Synopsis- SIPs in Nifty 50 ETFs such as Nippon India ETF Nifty 50 BeES presents a cost effective and disciplined approach to create wealth over a period of time. In this article, An SIP of ₹5,000 has been taken into consideration, where SIP XIRR is the key performance indicator. Vintage analysis documents the long-term compounding advantages of the strategy, with longer horizons generating good returns and also offering protection against timing risk. The low cost ratio ensures investors gain nearly full market linked growth.
Nippon India ETF Nifty 50 BeES
Nippon India ETF Nifty 50 BeES is the first and oldest exchange-traded fund in India which enables investors to easily track the performance of Nifty 50 index. It is typically held up as a benchmark of passive investing because of its low cost relative to other ETFs. The fund also trades in good volumes which offers high liquidity. As of 26th August 2025, the ETF has traded at ₹279.05 with a 52W High/Low of ₹231.30- ₹293.99. It has a large AUM of 48,923 crores and a low expense ratio of 0.04%
Parameter | Details |
Fund Name | Nippon India ETF Nifty 50 BeES |
Market Price (26-08-2025) | ₹279.05 |
52-Week Low / High | ₹231.30 / ₹293.99 |
Assets Under Management (AUM) | ₹48,923 Crores |
Expense Ratio | 0.04% |
Number of Stocks | 50 |
SIP Performance
Duration | SIP XIRR (%) | Invested Amount (₹) | Current Value (₹) |
1 Year | 8.49% | 60,000 | 62,293 |
2 Years | 10.36% | 1,20,000 | 1,32,091 |
3 Years | 13.26% | 1,80,000 | 2,17,249 |
4 Years | 13.22% | 2,40,000 | 3,09,339 |
5 Years | 14.00% | 3,00,000 | 4,21,490 |
7 Years | 15.28% | 4,20,000 | 7,15,563 |
10 Years | 14.48% | 6,00,000 | 12,64,992 |
An SIP of ₹5,000 per month is considered*
Also read: 5 Worst Performing Flexi Cap Mutual Funds of 2025 – Is Your Money at Risk?

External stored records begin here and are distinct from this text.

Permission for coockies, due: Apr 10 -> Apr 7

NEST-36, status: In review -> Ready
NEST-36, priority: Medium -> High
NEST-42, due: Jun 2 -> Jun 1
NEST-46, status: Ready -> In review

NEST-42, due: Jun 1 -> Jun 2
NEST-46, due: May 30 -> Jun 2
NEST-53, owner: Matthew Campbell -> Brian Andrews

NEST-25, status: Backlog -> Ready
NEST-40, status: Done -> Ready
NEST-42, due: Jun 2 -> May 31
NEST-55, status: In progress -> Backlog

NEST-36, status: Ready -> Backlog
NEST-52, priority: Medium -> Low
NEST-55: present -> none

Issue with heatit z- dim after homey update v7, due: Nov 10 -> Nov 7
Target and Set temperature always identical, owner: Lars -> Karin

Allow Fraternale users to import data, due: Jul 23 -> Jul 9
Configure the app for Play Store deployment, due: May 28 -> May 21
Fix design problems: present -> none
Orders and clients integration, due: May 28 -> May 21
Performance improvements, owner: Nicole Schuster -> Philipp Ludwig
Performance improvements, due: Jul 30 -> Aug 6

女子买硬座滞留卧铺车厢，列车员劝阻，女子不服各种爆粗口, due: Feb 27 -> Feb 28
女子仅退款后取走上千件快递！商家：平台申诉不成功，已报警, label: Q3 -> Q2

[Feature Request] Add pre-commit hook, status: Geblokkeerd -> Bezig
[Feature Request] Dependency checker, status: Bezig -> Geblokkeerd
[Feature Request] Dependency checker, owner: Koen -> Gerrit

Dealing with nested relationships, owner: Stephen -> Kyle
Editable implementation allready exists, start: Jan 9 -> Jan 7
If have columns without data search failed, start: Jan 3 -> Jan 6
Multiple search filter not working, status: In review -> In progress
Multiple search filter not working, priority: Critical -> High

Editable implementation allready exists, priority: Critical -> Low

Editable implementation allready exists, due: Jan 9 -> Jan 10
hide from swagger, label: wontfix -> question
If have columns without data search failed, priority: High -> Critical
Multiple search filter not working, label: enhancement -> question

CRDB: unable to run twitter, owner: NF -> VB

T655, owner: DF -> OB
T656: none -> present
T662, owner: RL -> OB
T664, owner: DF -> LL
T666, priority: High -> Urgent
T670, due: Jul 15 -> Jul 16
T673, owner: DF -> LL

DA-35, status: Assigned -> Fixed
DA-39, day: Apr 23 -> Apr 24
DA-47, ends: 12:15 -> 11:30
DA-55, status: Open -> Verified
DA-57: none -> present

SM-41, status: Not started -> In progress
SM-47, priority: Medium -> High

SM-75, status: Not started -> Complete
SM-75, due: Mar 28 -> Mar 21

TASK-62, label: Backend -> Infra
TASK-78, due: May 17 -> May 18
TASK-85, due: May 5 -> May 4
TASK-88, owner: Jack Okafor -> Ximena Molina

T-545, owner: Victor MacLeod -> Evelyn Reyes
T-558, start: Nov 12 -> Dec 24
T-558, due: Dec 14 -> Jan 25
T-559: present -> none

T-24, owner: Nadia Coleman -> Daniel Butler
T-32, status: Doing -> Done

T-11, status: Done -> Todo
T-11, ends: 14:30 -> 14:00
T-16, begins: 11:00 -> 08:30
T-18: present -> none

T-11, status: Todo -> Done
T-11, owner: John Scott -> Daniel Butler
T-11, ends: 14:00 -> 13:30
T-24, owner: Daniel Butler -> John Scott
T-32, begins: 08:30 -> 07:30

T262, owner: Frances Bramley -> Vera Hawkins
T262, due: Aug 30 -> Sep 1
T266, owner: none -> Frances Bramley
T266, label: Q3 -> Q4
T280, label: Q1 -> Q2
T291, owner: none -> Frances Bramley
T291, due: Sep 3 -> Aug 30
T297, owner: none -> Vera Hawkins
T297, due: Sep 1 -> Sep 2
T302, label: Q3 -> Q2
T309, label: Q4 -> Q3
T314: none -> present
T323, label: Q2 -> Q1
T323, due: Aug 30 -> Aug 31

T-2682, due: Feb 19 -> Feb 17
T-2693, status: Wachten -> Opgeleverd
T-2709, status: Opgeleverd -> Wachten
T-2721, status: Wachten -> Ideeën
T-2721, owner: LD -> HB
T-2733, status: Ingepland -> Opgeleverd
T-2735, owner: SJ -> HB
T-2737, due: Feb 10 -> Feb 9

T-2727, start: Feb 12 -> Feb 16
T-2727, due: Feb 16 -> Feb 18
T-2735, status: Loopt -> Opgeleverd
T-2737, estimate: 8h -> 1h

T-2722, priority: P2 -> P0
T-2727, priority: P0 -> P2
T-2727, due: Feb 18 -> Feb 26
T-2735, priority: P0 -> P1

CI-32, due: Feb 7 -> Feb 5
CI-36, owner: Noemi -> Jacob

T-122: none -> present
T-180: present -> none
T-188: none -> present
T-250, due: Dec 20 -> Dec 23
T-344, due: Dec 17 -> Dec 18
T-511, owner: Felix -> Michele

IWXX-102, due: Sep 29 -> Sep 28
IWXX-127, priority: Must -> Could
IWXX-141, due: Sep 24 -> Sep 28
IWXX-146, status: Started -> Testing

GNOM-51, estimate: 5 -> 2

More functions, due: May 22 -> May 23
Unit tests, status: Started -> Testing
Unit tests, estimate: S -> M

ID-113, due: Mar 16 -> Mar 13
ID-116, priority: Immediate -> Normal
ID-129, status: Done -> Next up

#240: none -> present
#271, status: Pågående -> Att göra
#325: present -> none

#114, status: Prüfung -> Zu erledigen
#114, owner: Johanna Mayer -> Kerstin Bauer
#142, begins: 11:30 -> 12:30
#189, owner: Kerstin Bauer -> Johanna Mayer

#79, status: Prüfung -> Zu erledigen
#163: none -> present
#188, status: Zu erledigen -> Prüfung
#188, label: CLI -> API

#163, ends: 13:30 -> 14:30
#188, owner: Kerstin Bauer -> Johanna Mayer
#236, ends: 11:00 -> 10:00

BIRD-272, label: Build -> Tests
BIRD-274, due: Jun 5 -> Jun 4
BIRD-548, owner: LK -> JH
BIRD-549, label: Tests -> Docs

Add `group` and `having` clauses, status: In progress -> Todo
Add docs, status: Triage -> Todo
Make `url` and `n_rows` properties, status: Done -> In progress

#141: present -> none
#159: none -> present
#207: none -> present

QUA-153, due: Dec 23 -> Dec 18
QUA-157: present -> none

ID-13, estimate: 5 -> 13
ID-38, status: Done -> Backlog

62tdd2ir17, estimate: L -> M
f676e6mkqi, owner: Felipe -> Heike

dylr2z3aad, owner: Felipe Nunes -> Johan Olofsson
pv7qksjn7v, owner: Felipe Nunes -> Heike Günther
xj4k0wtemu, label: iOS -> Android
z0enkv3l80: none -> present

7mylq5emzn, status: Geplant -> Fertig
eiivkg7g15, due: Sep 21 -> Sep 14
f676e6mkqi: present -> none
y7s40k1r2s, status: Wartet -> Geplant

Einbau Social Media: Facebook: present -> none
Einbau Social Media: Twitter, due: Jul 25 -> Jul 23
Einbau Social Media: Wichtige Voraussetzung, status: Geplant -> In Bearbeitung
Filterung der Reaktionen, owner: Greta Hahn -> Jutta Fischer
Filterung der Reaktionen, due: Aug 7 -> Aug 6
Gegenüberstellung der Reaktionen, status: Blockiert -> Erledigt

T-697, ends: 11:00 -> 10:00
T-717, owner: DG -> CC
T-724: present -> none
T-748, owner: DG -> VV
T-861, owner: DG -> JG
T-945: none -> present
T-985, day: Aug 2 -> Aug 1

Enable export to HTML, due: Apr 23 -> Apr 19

Graph showing NiftyBees SIP Performance
Key Insights:
- Strong long-term compounding: Returns are better over the years. The 1-year SIPs yielded slightly above average returns, whereas the 10-year SIP returns doubled the amount invested, owing to a compounding effect.
- Peak efficiency at medium-to-long terms: The best XIRR was noted after 7 years at 15.28% as the market experienced strong cycles. Although the 10-year returns fell a bit to 14.48%, the absolute wealth generated was much greater.
- Wealth scaling effect: In a 5-year period, the gains were ₹1.21 lakh but then in a period of 10 years the gains magnified more than 5 fold to ₹6.65 lakh. Absolute wealth increases faster than the linear growth in contributions.
- Volatility smoothing: SIPs eliminate timing risk by averaging over the market cycles. This is why medium to long horizons returns are in that range of 13-15% despite market variations.
- Cost efficiency: The expense ratio is 0.04% which is as low as zero, nearly all of the market returns can be transferred to investors. The compounding benefit of such savings over a 10-year SIP beats higher cost funds.
Final Thoughts
SIP in Nifty 50 ETF has been an attractive wealth creation strategy in the long run providing a steady return of 13-15% over time. The effect of compounding and its low cost is very effective in attracting investors who seek passive exposure in India’s growth. Notably, when markets experience a steep correction, investors are advised to purchase more units ( like lumpsum) along with SIP as this could greatly multiply returns achieved in the long-term as a result of cost averaging. Invest Wisely.